# Body or hand keypoint data
==================================================

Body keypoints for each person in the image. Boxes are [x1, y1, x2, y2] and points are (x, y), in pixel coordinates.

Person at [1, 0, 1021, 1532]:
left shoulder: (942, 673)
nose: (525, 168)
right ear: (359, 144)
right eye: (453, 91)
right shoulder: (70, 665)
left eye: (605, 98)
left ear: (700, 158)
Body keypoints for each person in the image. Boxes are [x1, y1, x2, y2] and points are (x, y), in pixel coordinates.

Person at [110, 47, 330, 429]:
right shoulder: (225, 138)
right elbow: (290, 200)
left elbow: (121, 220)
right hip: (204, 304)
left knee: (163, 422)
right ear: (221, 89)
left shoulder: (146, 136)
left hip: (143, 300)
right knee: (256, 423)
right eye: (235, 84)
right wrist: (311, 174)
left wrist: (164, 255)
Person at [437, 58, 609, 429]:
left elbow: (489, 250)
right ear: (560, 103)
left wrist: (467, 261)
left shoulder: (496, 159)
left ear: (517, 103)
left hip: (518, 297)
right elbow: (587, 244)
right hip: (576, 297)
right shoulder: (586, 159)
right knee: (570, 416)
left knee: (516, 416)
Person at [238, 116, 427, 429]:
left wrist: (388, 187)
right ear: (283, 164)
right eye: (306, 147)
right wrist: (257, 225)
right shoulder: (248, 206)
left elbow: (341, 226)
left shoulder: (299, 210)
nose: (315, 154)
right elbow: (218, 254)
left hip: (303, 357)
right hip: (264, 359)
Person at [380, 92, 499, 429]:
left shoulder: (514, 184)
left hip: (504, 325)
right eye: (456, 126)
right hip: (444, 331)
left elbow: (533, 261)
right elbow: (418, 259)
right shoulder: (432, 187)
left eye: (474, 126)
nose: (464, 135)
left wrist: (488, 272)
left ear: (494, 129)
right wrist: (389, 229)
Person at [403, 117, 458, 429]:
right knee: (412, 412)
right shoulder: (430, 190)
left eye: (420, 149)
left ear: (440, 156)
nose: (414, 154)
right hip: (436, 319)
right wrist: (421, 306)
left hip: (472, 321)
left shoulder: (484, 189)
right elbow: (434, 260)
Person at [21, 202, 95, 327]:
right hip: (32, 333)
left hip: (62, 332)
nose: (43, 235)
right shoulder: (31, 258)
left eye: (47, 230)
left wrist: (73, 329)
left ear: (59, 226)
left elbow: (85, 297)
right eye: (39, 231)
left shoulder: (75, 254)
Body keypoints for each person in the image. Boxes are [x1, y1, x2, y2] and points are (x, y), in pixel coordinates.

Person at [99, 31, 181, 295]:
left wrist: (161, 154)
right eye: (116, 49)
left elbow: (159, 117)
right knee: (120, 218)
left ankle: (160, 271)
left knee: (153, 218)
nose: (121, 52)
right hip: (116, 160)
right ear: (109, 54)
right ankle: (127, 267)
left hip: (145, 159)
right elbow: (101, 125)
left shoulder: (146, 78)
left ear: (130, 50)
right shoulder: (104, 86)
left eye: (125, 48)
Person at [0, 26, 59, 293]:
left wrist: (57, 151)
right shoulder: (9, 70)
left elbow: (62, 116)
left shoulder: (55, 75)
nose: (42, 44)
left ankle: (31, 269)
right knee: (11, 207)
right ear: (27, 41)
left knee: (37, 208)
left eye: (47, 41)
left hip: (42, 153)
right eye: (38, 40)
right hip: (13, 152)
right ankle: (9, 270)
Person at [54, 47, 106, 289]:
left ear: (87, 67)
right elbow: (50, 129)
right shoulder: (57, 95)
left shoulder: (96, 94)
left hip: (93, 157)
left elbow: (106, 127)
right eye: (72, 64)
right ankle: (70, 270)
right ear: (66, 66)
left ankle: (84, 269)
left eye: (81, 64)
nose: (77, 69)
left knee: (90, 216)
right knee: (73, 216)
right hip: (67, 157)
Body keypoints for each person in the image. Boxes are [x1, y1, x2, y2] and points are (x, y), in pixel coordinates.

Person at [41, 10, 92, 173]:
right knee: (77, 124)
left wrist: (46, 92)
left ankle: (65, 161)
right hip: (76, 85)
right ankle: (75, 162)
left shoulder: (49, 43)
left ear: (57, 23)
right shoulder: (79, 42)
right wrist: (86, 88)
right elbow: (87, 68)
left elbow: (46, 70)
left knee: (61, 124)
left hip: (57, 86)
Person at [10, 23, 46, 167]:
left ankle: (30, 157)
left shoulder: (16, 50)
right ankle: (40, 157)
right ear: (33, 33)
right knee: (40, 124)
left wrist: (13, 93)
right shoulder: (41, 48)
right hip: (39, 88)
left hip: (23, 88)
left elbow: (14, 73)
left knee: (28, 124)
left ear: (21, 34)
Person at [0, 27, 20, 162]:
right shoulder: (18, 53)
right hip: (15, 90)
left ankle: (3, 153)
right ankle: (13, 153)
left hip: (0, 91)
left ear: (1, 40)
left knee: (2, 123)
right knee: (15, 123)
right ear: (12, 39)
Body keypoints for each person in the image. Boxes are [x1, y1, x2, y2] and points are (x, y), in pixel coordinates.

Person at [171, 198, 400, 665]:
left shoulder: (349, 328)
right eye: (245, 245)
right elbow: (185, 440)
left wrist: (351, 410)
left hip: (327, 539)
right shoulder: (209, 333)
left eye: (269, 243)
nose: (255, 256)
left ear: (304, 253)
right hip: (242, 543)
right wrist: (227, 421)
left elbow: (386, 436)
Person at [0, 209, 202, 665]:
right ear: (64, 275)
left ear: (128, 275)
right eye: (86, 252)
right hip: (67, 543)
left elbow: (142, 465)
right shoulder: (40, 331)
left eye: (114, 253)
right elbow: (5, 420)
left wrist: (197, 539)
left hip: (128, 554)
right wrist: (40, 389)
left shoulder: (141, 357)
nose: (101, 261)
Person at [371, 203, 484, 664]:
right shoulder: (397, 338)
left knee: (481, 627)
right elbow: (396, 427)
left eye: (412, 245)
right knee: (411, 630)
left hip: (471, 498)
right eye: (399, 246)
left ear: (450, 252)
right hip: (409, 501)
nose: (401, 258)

==================================================

# EXERCISE DETAILS
In how many lines of the records does the word "ankle" appear? Answer with the number only.

# EXPECTED OUTPUT
12